Enviada em 18/05/2020

A mediania como norte do crivo e antídoto das histerias coletivas

O primeiro cenário pandêmico que se têm notícia, foi a chamada peste de Justiniano, que assolou o Egito. Hoje, há um cenário semelhante provocado pelo Covid-19. No entanto, outro fator maximiza o problema já existente: A alimentação do medo pela indústria midiática. À fundo, isso gera as condições ideais para o desenvolvimento de uma histeria coletiva. Assim, a elaboração de matérias deve passar por um filtro, a fim de que não seja conivente com isso.

Primeiramente, é evidente que, a histeria coletiva depende necessariamente da comunicação e de seus meios. Por isso, é plenamente possível concluir que, na própria troca de informações, reside o “vetor epidêmico” de toda a paranoia e pânico social. Além disso, reações de estresse face ao surgimento repentino de ansiedade podem ocasionar a histeria coletiva, afirma Bartholomew, médico e pesquisador.

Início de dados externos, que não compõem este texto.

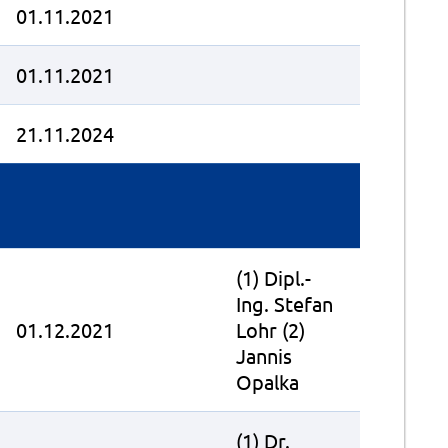
01.11.2021
01.11.2021
21.11.2024
(1) Dipl.-
Ing. Stefan
01.12.2021
Lohr (2)
Jannis
Opalka
(1) Dr.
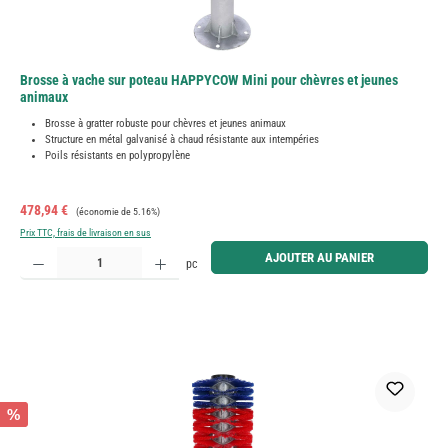
Brosse à vache sur poteau HAPPYCOW Mini pour chèvres et jeunes
animaux
Brosse à gratter robuste pour chèvres et jeunes animaux
Structure en métal galvanisé à chaud résistante aux intempéries
Poils résistants en polypropylène
Prix de vente :
Prix régulier :
478,94 €
(économie de 5.16%)
Prix TTC, frais de livraison en sus
Quantité de produit : Entrez la quantité souhaitée ou utilisez les boutons pour augmenter ou diminue
AJOUTER AU PANIER
pc
%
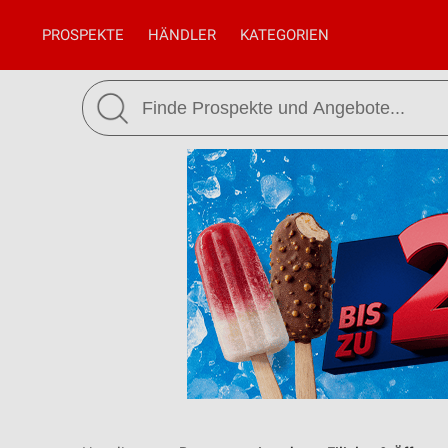
PROSPEKTE
HÄNDLER
KATEGORIEN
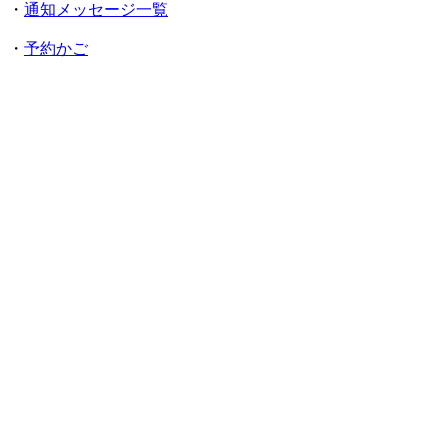
・
通知メッセージ一覧
・
予約かご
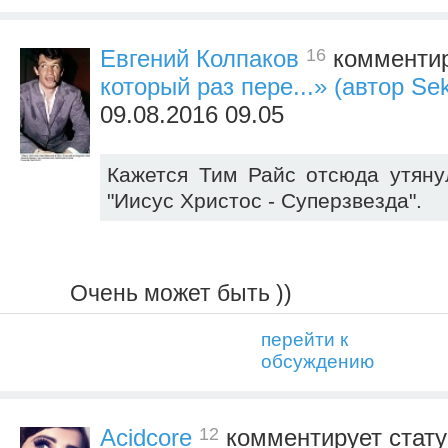
16
Евгений Колпаков
комментир
который раз пере...» (автор S
09.08.2016 09.05
Кажется Тим Райс отсюда утяну
"Иисус Христос - Суперзвезда".
Очень может быть ))
перейти к
обсуждению
12
Acidcore
комментирует стат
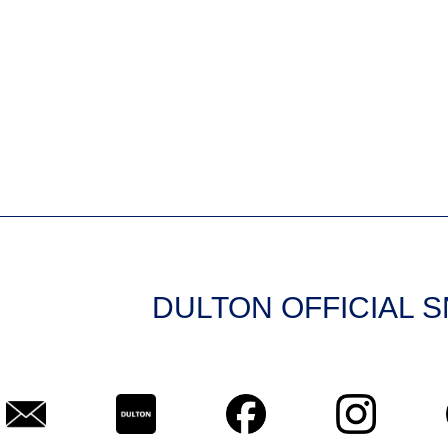
DULTON OFFICIAL 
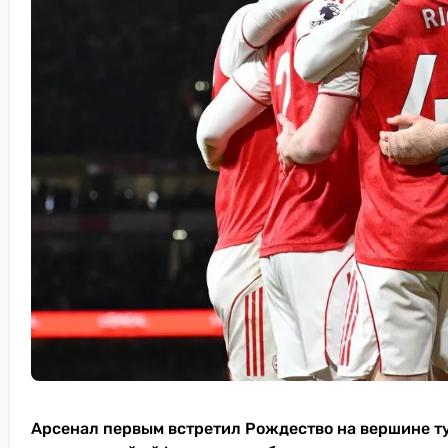
Арсенал первым встретил Рождество на вершине т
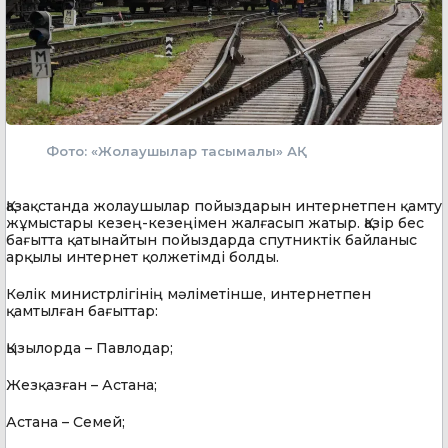
Фото: «Жолаушылар тасымалы» АҚ
Қазақстанда жолаушылар пойыздарын интернетпен қамту
жұмыстары кезең-кезеңімен жалғасып жатыр. Қазір бес
бағытта қатынайтын пойыздарда спутниктік байланыс
арқылы интернет қолжетімді болды.
Көлік министрлігінің мәліметінше, интернетпен
қамтылған бағыттар:
Қызылорда – Павлодар;
Жезқазған – Астана;
Астана – Семей;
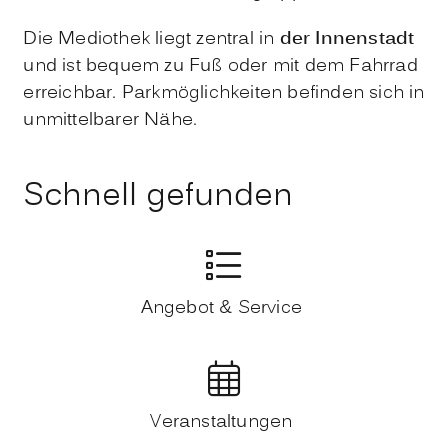
Die Mediothek liegt zentral in
der Innenstadt
und ist bequem zu Fuß oder mit dem Fahrrad
erreichbar. Parkmöglichkeiten befinden sich in
unmittelbarer Nähe.
Schnell gefunden
Angebot & Service
Veranstaltungen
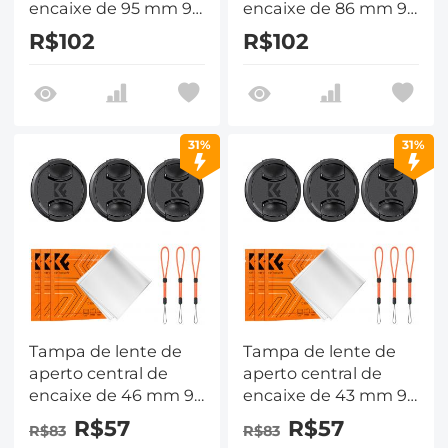
encaixe de 95 mm 9
encaixe de 86 mm 9
em 1 com correia
em 1 com correia
R$102
R$102
antiperda compatível
antiperda compatível
com lentes de
com lentes de
câmera Nikon,
câmera Nikon,
Canon, Sony e
Canon, Sony e
Fujifilm
Fujifilm
31%
31%
Tampa de lente de
Tampa de lente de
aperto central de
aperto central de
encaixe de 46 mm 9
encaixe de 43 mm 9
em 1 com correia
em 1 com correia
R$57
R$57
R$83
R$83
antiperda compatível
antiperda compatível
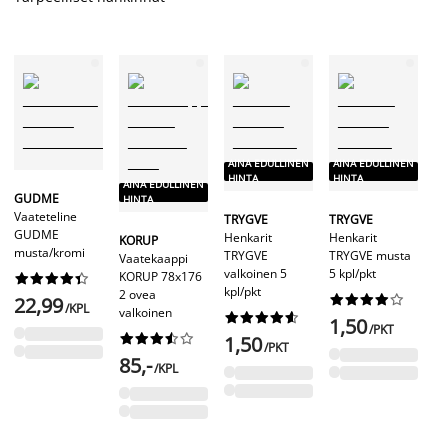
A
AINA EDULLINEN
AINA EDULLINEN
H
HINTA
HINTA
AINA EDULLINEN
GUDME
HINTA
Uu
Vaateteline
TRYGVE
TRYGVE
ed
GUDME
Henkarit
Henkarit
KORUP
hi
musta/kromi
TRYGVE
TRYGVE musta
Vaatekaappi
valkoinen 5
5 kpl/pkt
S
KORUP 78x176










kpl/pkt
He
2 ovea










22,99
/KPL
S
valkoinen










1,50
mu
/PKT










1,50
kp
/PKT
85,-
/KPL
1
Ed
2,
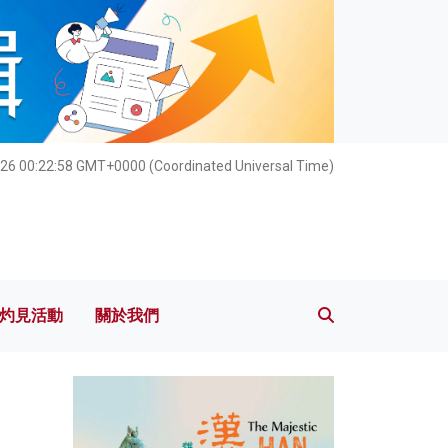
灼見活動
關於我們
026 00:23:00 GMT+0000 (Coordinated Universal Time)
灼見活動
關於我們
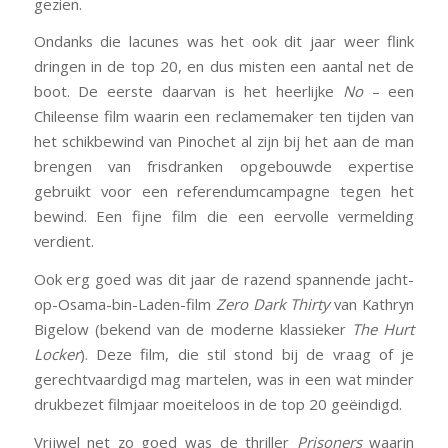
gezien.
Ondanks die lacunes was het ook dit jaar weer flink
dringen in de top 20, en dus misten een aantal net de
boot. De eerste daarvan is het heerlijke
No
– een
Chileense film waarin een reclamemaker ten tijden van
het schikbewind van Pinochet al zijn bij het aan de man
brengen van frisdranken opgebouwde expertise
gebruikt voor een referendumcampagne tegen het
bewind. Een fijne film die een eervolle vermelding
verdient.
Ook erg goed was dit jaar de razend spannende jacht-
op-Osama-bin-Laden-film
Zero Dark Thirty
van Kathryn
Bigelow (bekend van de moderne klassieker
The Hurt
Locker
). Deze film, die stil stond bij de vraag of je
gerechtvaardigd mag martelen, was in een wat minder
drukbezet filmjaar moeiteloos in de top 20 geëindigd.
Vrijwel net zo goed was de thriller
Prisoners
waarin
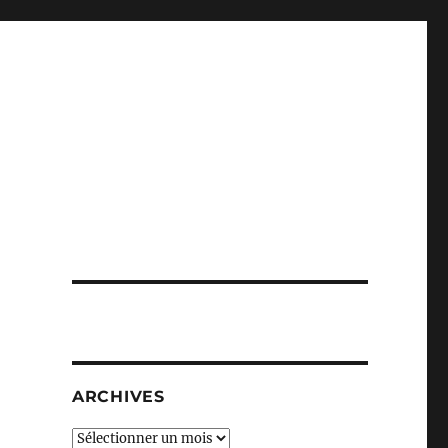
ARCHIVES
Archives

Por outro lado, situações como essa estimulam o desencadear da Catarse, defendida por Aristóteles como essencial para repelir o danoso. Pois ao evidenciar a tragédia e a tênue linha que separa a vida da morte, o ser é impelido a buscar aquilo que o resguarde de experimentar o percebido como ruim. E, sem isso, não haveria regramento quanto às medidas preventivas e profiláticas necessárias a erradicação do vírus.

Considerando os aspectos mencionados, devem ser tomadas medidas  para anular a alimentação do medo pela indústria midiática. Para tal, a FENAJ (Federação Nacional dos Jornalistas) deve exigir, em seu código de ética, que matérias sejam isométricas, isto é, que seja publicado o problema e também soluções já encontradas, a fim de impedir germine uma histeria coletiva. Mas ainda, é papel da família incentivar, desde cedo, a busca por meios informacionais distintos, a fim de proporcionar um crivo ampliado ao juízo. Desse modo, histerias coletivas somente serão citadas como recordações, cruéis, mas lembranças.